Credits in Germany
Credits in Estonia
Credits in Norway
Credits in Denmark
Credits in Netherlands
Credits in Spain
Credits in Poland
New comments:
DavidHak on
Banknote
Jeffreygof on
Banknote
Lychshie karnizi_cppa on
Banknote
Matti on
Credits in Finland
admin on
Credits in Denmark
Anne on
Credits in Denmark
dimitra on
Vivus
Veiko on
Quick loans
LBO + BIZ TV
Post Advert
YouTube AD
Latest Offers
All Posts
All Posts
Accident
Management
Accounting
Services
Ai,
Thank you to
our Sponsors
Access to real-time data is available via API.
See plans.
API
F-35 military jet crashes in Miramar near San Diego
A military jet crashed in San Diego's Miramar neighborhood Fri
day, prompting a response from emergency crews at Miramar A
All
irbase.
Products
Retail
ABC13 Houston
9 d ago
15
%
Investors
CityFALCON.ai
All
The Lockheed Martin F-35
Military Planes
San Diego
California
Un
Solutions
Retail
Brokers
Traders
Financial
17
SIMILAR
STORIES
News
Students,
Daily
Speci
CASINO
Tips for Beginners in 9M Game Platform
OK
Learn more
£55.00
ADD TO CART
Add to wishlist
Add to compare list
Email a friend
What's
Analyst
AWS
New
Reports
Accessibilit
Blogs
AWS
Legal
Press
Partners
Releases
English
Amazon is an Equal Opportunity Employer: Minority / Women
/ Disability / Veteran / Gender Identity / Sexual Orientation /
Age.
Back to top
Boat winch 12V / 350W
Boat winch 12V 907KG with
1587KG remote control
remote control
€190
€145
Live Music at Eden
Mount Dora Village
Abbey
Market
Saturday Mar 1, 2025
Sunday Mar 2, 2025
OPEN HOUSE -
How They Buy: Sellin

__Exercise directions__:
Copy the text of every entry above line for line, keeping each word, number, and symbol unchanged.

__Solution below__:
Credits in Germany
Credits in Estonia
Credits in Norway
Credits in Denmark
Credits in Netherlands
Credits in Spain
Credits in Poland
New comments:
DavidHak on
Banknote
Jeffreygof on
Banknote
Lychshie karnizi_cppa on
Banknote
Matti on
Credits in Finland
admin on
Credits in Denmark
Anne on
Credits in Denmark
dimitra on
Vivus
Veiko on
Quick loans
LBO + BIZ TV
Post Advert
YouTube AD
Latest Offers
All Posts
All Posts
Accident
Management
Accounting
Services
Ai,
Thank you to
our Sponsors
Access to real-time data is available via API.
See plans.
API
F-35 military jet crashes in Miramar near San Diego
A military jet crashed in San Diego's Miramar neighborhood Fri
day, prompting a response from emergency crews at Miramar A
All
irbase.
Products
Retail
ABC13 Houston
9 d ago
15
%
Investors
CityFALCON.ai
All
The Lockheed Martin F-35
Military Planes
San Diego
California
Un
Solutions
Retail
Brokers
Traders
Financial
17
SIMILAR
STORIES
News
Students,
Daily
Speci
CASINO
Tips for Beginners in 9M Game Platform
OK
Learn more
£55.00
ADD TO CART
Add to wishlist
Add to compare list
Email a friend
What's
Analyst
AWS
New
Reports
Accessibilit
Blogs
AWS
Legal
Press
Partners
Releases
English
Amazon is an Equal Opportunity Employer: Minority / Women
/ Disability / Veteran / Gender Identity / Sexual Orientation /
Age.
Back to top
Boat winch 12V / 350W
Boat winch 12V 907KG with
1587KG remote control
remote control
€190
€145
Live Music at Eden
Mount Dora Village
Abbey
Market
Saturday Mar 1, 2025
Sunday Mar 2, 2025
OPEN HOUSE -
How They Buy: Sellin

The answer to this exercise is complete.